De acordo com investigação da New Scientist, as informações incluem idade, gênero, status de relacionamento e detalhes pessoais de cada um, como respostas de questionários íntimos de personalidade.

Os dados estavam nas mãos dos acadêmicos da Universidade de Cambridge, tudo de acordo com um contrato para fins de pesquisa, mas o conteúdo foi distribuído para centenas de pesquisadores por meio de um site pouco seguro, o que deixou as informações vulneráveis por quatro anos.

Desde 2014, qualquer um que quisesse acessar o conjunto de dados poderia encontrar no GitHub um usuário e senha para logar no site.
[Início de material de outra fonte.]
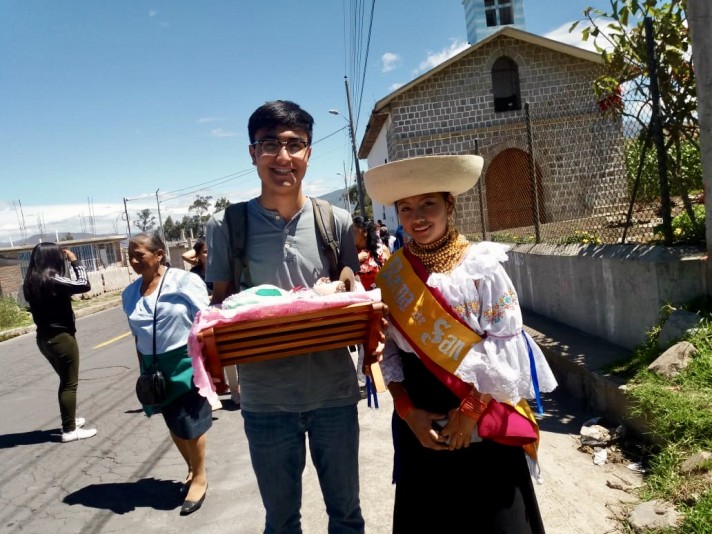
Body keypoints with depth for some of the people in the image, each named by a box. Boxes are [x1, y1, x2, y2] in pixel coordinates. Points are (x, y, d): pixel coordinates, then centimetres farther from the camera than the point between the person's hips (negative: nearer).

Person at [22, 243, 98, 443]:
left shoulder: (31, 282, 6)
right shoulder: (52, 280, -20)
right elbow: (84, 285, -21)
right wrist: (75, 261, -9)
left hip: (44, 338, 9)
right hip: (61, 337, -9)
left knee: (65, 381, 22)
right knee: (70, 384, 2)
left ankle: (69, 420, 34)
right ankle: (69, 430, 8)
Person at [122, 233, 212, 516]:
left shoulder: (185, 281, -11)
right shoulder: (130, 294, 5)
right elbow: (138, 336, 12)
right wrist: (143, 371, 11)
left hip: (186, 362, -5)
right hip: (155, 367, 5)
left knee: (190, 424, 3)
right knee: (174, 425, 15)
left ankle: (200, 477, 24)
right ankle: (192, 469, 38)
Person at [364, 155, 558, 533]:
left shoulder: (481, 265, -10)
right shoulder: (392, 276, 0)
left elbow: (505, 346, -10)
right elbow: (389, 351, 3)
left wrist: (470, 411, -13)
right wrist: (408, 411, -6)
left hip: (483, 424, -3)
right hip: (421, 427, 3)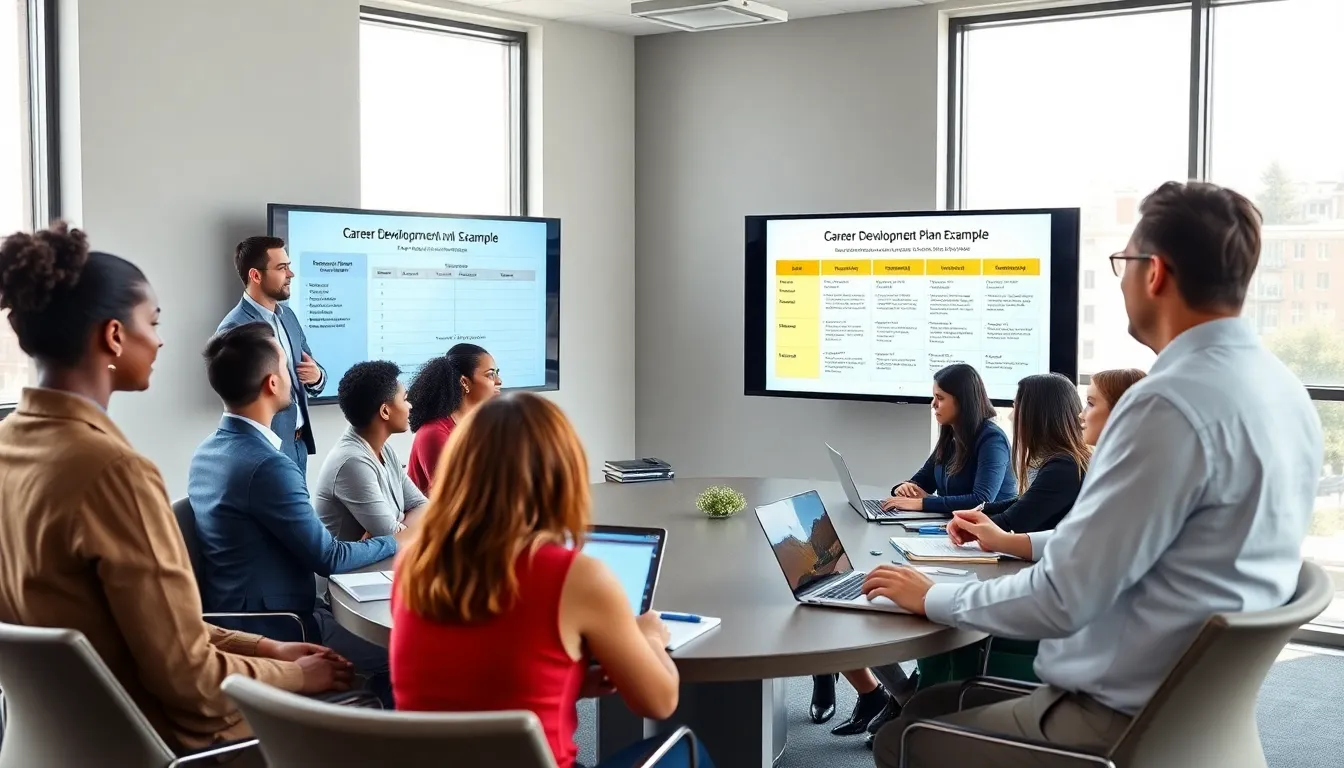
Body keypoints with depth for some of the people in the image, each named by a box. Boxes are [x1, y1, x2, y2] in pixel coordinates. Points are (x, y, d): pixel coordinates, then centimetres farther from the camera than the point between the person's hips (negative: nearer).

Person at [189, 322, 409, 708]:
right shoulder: (267, 465, -25)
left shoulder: (206, 454, 5)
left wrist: (363, 544, 9)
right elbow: (328, 558, -17)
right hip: (275, 631, -9)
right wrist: (396, 542, 0)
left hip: (239, 622, 9)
A universidade havia disponibilizado essa informação para que alunos de ciência da computação e outros cursos pudessem ter acesso à diversas pesquisas, mas isso incluía os dados do myPersonality, que não eram um projeto somente acadêmico.

Pesquisadores de empresas comerciais também tinham o direito de acessar o conteúdo, desde que concordassem em obedecer a procedimentos rigorosos de proteção de dados e não recebessem diretamente dinheiro com isso.

A Cambridge Analytica tentou obter as informações do app em 2013, mas não teve autorização por ser uma empresa com “ambições políticas”.

As credenciais deram acesso aos testes de personalidade de 3,1 milhões de usuários, expondo avaliações de características como conscienciosidade (honestidade, ética), agradabilidade e neuroticismo (raiva, ansiedade, depressão).

Em nota no site, o myPersonality declarou: “Em 2018 decidimos parar de compartilhar os dados com outros acadêmicos. A manutenção do conjunto de dados, a avaliação dos projetos, a resposta às perguntas e a conformidade com várias regulamentações se tornaram muito trabalhosas para nós.”